Segundo os valores democráticos convencionais, os eleitores são os grandes atores de uma votação, pois esta seria a sua principal oportunidade para influir nos destinos do país. Pelo menos é isto que dizem os livros, mas, na prática, as campanhas eleitorais foram transformadas em competições em que o importante é saber quem está na frente e quem tem chances de ganhar.
É a velha imagem da corrida de cavalos, criada pela imprensa norte-americana há mais de 50 anos e que continua válida até hoje, tanto lá como cá. Esta simplificação extrema do processo eleitoral é uma conseqüência direta das estratégias dos candidatos e da política editorial da imprensa — que invariavelmente reduz a cobertura da campanha à briga pela pole position nas pesquisas de intenção de voto.
O resultado é o abandono, em maior ou menor escala, da informação sobre as posições, preocupações e desejos dos eleitores. É raríssimo encontrar um jornal, revista, emissora rádio ou TV que vá às comunidades sociais para investigar o que elas estão pensando, abra espaços para os debates que acontecem dentro delas e crie uma interface entre o público e os candidatos.
O resultado é que o eleitor acaba por sentir-se um mero espectador num processo em que ele deveria ser o protagonista, se fosse levada em conta a retórica democrática. Daí uma das mais prováveis razões do desinteresse crescente do cidadão pelas eleições, vistas cada vez mais como mais do mesmo.
Na última metade dos anos 1990 houve uma tentativa de reduzir a apatia e a abstenção eleitoral nos Estados Unidos por meio de um projeto chamado Jornalismo Cívico, nascido no meio universitário e que depois obteve recursos do Centro Pew e a adesão de cerca de 30 jornais regionais norte-americanos.
A proposta era simples. Em vez de cobrir os candidatos, os jornais passaram a dar espaços para as comunidades urbanas expressarem opiniões sobre os seus problemas, sobre a campanha e os partidos. Além disso, jornais começaram a promover audiências públicas para as quais os candidatos eram convocados a discutir com a população uma agenda montada pelos repórteres e editores.
O Centro Pew de Jornalismo Cívico (hoje inativo) chegou a colocar 10 milhões de dólares no projeto que tinha como principal referencial as eleições presidenciais norte-americanas de 1996 e de 2000. Mas, apesar dos esforços da fundação, de intelectuais como o professor de jornalismo Jay Rosen e dos editores de jornais, a proposta do jornalismo cívico acabou não prosperando.

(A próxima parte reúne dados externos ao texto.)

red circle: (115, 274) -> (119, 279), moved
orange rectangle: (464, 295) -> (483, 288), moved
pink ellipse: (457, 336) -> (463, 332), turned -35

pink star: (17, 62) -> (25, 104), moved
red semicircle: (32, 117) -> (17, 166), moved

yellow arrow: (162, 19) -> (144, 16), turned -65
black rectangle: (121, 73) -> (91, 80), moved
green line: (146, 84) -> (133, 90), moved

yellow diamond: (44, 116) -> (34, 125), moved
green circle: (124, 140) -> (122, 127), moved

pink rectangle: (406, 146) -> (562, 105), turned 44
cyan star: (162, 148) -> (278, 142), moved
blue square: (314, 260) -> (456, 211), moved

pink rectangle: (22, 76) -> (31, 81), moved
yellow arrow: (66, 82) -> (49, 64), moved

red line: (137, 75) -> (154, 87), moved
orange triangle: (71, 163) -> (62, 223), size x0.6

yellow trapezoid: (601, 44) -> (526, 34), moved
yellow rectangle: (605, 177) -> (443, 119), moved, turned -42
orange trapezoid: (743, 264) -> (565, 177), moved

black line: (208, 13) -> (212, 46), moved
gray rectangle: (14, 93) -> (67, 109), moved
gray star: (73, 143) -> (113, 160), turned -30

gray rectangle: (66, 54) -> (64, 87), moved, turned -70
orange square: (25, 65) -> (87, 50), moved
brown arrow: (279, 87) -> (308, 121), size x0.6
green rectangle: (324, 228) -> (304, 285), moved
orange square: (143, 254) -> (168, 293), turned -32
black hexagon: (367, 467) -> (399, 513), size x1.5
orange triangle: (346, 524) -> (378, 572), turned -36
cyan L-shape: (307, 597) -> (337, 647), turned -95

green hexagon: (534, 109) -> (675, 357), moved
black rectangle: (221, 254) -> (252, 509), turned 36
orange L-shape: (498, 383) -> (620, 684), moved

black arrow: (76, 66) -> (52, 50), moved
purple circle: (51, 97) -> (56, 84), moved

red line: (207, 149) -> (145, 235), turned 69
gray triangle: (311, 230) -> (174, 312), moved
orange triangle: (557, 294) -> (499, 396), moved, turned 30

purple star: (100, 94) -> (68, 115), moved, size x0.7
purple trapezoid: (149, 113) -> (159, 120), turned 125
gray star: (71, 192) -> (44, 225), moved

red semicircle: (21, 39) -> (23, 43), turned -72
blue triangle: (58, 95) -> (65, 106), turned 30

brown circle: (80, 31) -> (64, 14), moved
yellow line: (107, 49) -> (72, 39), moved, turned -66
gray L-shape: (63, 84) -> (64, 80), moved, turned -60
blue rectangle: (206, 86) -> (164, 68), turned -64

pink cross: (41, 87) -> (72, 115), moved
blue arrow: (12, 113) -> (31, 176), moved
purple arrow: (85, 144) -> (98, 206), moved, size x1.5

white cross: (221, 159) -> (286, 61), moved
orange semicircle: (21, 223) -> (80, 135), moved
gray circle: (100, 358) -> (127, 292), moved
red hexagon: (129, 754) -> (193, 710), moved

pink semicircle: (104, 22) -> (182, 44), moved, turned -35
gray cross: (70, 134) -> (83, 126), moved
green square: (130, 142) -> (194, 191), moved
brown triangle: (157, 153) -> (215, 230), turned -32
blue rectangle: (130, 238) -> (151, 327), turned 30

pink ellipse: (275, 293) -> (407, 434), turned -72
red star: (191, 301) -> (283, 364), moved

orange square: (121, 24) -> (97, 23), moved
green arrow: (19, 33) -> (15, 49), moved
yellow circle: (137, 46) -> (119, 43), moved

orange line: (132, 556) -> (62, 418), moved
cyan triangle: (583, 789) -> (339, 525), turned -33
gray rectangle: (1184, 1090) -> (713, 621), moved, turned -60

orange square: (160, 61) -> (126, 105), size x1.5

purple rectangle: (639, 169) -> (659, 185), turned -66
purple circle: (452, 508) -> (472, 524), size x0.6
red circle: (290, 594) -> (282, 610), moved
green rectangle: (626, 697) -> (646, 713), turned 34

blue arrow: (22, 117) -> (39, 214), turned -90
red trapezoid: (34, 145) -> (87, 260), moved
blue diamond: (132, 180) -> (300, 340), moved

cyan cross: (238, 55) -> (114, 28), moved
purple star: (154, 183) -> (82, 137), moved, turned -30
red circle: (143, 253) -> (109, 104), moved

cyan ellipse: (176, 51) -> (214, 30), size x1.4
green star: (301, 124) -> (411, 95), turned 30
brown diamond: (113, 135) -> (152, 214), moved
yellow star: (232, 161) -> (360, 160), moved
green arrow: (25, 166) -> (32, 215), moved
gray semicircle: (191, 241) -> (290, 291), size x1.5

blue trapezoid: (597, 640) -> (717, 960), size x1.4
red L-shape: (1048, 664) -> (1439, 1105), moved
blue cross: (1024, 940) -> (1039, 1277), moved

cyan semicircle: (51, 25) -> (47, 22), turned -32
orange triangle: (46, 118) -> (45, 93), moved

Houve uma forte oposição dos grandes jornais como The New York Times, The Washington Post e Wall Street Journal, que rotularam o projeto como um envolvimento indevido do jornalismo na política, contrariando as normas de isenção e imparcialidade. Houve muito debate, mas acabou prevalecendo a tendência do não envolvimento com os eleitores, a pretexto de preservar a independência das redações.
Hoje esses argumentos perderam boa parte de sua consistência na medida em que os eleitores começam a encontrar outros meios, como os blogs, twits, comunidades sociais e fóruns online, para expressar suas preocupações e apatia diante de mais uma edição da corrida eleitoral protagonizada por candidatos, tribunais e pela imprensa, aqui no Brasil.
Mantendo-se fiel à rotina, os jornais perdem uma oportunidade única para procurar uma aproximação com os eleitores num momento em que cresce o número de jovens que abandonam a mídia convencional como fonte de informações. A opção preferencial pela cobertura dos candidatos feita pela maioria dos jornais brasileiros parece mais vinculada à rotina interna e uma vinculação atávica com a disputa pelo poder, do que por uma atitude lógica.